Start of Exercise input
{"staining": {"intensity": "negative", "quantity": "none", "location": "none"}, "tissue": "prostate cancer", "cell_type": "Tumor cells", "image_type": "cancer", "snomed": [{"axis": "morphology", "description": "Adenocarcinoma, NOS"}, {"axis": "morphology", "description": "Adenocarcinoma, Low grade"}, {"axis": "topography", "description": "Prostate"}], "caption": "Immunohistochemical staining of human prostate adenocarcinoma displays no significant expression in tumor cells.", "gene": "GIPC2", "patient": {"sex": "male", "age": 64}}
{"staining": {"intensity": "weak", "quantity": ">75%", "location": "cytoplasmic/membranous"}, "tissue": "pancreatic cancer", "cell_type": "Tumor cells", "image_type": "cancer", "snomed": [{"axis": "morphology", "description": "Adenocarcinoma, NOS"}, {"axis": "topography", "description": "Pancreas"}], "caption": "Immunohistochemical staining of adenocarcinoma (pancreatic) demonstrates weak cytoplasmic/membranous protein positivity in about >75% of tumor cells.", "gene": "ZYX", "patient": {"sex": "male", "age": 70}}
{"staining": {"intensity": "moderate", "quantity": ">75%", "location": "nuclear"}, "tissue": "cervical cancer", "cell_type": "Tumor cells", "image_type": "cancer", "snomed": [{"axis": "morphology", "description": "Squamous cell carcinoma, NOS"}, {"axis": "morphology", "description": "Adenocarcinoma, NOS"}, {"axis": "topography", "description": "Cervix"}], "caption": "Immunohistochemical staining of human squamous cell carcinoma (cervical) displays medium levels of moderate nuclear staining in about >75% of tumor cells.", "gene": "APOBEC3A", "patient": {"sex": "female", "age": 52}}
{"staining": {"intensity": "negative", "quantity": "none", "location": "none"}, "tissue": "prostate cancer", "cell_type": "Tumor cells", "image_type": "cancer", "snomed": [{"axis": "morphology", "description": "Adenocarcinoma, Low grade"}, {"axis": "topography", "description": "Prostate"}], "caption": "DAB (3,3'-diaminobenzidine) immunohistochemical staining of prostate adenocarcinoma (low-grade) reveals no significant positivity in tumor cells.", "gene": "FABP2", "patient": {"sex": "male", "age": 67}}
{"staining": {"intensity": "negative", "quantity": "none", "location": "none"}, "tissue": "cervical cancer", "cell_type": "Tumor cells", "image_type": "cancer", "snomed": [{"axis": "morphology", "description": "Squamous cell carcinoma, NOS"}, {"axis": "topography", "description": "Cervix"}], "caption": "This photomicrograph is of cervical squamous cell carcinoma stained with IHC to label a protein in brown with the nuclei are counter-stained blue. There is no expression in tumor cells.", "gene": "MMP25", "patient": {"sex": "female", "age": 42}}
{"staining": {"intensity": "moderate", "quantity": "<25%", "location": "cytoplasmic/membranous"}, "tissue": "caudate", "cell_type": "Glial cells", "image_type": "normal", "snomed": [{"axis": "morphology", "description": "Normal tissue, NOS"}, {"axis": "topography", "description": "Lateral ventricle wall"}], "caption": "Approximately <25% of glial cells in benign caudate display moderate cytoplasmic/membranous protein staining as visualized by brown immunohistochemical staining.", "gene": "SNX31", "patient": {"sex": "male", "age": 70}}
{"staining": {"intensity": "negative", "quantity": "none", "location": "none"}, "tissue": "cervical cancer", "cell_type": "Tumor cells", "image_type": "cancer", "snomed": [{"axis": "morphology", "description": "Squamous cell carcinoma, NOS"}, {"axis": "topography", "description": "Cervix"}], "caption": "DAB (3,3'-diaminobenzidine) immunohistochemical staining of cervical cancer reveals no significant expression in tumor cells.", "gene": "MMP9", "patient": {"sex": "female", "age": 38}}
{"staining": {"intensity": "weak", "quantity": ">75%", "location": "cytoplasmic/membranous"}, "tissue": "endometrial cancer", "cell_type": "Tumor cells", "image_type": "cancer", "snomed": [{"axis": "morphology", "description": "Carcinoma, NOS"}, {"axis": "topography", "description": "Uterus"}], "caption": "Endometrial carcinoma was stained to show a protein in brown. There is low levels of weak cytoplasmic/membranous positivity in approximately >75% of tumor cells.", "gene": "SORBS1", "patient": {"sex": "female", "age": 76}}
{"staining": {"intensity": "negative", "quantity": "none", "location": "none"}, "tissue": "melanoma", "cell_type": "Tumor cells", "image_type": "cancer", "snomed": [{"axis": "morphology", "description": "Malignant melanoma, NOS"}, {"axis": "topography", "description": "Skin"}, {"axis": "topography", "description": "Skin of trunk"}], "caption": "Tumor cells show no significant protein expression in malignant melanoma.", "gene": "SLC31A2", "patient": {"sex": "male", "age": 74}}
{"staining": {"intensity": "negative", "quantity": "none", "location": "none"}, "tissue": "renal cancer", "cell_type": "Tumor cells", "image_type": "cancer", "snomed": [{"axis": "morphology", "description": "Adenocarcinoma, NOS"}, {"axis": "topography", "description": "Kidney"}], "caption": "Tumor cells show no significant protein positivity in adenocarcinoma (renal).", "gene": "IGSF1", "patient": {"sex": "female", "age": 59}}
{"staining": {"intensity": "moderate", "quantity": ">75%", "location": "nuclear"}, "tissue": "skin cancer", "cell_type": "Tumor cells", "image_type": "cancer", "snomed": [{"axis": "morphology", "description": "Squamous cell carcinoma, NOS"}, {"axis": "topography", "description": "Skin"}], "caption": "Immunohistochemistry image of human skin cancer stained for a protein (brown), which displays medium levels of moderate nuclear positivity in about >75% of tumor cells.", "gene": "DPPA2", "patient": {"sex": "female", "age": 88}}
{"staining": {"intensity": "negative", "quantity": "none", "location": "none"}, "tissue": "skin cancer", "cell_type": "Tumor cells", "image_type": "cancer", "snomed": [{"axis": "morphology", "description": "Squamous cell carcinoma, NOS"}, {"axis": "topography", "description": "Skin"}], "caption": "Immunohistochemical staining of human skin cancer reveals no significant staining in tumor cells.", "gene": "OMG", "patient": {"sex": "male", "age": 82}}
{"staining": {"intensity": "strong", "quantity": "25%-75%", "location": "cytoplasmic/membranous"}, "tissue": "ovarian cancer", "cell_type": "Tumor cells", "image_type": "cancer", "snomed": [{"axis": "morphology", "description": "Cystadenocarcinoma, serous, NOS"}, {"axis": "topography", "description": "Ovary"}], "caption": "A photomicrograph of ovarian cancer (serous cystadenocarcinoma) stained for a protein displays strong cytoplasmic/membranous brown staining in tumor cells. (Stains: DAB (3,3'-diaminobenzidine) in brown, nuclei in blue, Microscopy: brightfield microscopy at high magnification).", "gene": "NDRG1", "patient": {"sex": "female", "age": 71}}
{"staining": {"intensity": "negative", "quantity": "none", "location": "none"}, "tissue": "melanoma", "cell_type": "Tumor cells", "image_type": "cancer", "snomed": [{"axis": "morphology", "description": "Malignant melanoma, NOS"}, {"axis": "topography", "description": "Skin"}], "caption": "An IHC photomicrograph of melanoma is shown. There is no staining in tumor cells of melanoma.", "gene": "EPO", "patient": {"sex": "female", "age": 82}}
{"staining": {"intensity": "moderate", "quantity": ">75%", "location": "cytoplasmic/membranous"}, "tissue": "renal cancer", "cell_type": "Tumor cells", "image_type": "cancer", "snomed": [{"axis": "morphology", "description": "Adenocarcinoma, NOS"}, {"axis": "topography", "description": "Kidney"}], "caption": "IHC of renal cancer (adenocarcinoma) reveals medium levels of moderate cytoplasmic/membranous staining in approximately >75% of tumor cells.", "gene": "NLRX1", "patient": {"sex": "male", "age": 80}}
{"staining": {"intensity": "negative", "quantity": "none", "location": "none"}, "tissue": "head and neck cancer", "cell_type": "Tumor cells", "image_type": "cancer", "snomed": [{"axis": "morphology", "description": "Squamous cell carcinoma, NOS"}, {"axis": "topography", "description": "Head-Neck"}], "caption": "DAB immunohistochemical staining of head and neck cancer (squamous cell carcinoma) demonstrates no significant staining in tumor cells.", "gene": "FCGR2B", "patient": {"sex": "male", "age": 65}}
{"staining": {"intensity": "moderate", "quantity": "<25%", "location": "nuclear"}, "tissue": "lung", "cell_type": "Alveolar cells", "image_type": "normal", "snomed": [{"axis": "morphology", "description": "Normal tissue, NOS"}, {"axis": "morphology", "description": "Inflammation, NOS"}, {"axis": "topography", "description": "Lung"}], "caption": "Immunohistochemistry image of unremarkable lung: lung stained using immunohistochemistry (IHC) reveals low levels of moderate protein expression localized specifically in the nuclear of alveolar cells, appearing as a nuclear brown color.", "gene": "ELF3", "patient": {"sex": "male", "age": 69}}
End of Exercise input
- _Task directions_
Beginning at the top of the data, extract each line through the line containing "staining of adenocarcinoma" and return those lines exactly, with nothing added.

- _Response box_
{"staining": {"intensity": "negative", "quantity": "none", "location": "none"}, "tissue": "prostate cancer", "cell_type": "Tumor cells", "image_type": "cancer", "snomed": [{"axis": "morphology", "description": "Adenocarcinoma, NOS"}, {"axis": "morphology", "description": "Adenocarcinoma, Low grade"}, {"axis": "topography", "description": "Prostate"}], "caption": "Immunohistochemical staining of human prostate adenocarcinoma displays no significant expression in tumor cells.", "gene": "GIPC2", "patient": {"sex": "male", "age": 64}}
{"staining": {"intensity": "weak", "quantity": ">75%", "location": "cytoplasmic/membranous"}, "tissue": "pancreatic cancer", "cell_type": "Tumor cells", "image_type": "cancer", "snomed": [{"axis": "morphology", "description": "Adenocarcinoma, NOS"}, {"axis": "topography", "description": "Pancreas"}], "caption": "Immunohistochemical staining of adenocarcinoma (pancreatic) demonstrates weak cytoplasmic/membranous protein positivity in about >75% of tumor cells.", "gene": "ZYX", "patient": {"sex": "male", "age": 70}}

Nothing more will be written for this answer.